[AVAILABLE DATA]
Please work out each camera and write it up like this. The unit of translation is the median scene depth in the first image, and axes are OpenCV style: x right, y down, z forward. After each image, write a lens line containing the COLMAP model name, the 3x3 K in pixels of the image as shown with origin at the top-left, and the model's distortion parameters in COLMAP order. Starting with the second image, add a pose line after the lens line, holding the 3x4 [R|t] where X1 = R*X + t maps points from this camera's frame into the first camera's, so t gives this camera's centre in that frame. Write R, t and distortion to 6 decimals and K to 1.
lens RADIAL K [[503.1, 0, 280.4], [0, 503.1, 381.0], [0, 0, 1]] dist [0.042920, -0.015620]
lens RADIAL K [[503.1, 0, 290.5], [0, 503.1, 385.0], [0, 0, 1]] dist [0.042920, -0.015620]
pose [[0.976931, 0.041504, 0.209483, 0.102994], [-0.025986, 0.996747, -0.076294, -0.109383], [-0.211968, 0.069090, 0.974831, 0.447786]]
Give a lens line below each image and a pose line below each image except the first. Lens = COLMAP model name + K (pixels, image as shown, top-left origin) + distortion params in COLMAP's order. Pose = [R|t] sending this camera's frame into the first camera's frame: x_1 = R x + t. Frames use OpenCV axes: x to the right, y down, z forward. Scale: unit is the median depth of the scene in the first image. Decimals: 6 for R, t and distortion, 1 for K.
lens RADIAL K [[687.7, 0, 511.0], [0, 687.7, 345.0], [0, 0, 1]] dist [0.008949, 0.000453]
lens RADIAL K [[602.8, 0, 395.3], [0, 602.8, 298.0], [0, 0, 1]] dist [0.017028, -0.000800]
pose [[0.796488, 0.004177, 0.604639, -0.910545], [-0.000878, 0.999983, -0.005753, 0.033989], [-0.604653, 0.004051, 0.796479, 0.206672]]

[THE PROBLEM] Transcribe the material above in its entirety. Match it exactly.

[RESULT BELOW]
Please work out each camera and write it up like this. The unit of translation is the median scene depth in the first image, and axes are OpenCV style: x right, y down, z forward. After each image, write a lens line containing the COLMAP model name, the 3x3 K in pixels of the image as shown with origin at the top-left, and the model's distortion parameters in COLMAP order. Starting with the second image, add a pose line after the lens line, holding the 3x4 [R|t] where X1 = R*X + t maps points from this camera's frame into the first camera's, so t gives this camera's centre in that frame. Write R, t and distortion to 6 decimals and K to 1.
lens RADIAL K [[503.1, 0, 280.4], [0, 503.1, 381.0], [0, 0, 1]] dist [0.042920, -0.015620]
lens RADIAL K [[503.1, 0, 290.5], [0, 503.1, 385.0], [0, 0, 1]] dist [0.042920, -0.015620]
pose [[0.976931, 0.041504, 0.209483, 0.102994], [-0.025986, 0.996747, -0.076294, -0.109383], [-0.211968, 0.069090, 0.974831, 0.447786]]
Give a lens line below each image and a pose line below each image except the first. Lens = COLMAP model name + K (pixels, image as shown, top-left origin) + distortion params in COLMAP's order. Pose = [R|t] sending this camera's frame into the first camera's frame: x_1 = R x + t. Frames use OpenCV axes: x to the right, y down, z forward. Scale: unit is the median depth of the scene in the first image. Decimals: 6 for R, t and distortion, 1 for K.
lens RADIAL K [[687.7, 0, 511.0], [0, 687.7, 345.0], [0, 0, 1]] dist [0.008949, 0.000453]
lens RADIAL K [[602.8, 0, 395.3], [0, 602.8, 298.0], [0, 0, 1]] dist [0.017028, -0.000800]
pose [[0.796488, 0.004177, 0.604639, -0.910545], [-0.000878, 0.999983, -0.005753, 0.033989], [-0.604653, 0.004051, 0.796479, 0.206672]]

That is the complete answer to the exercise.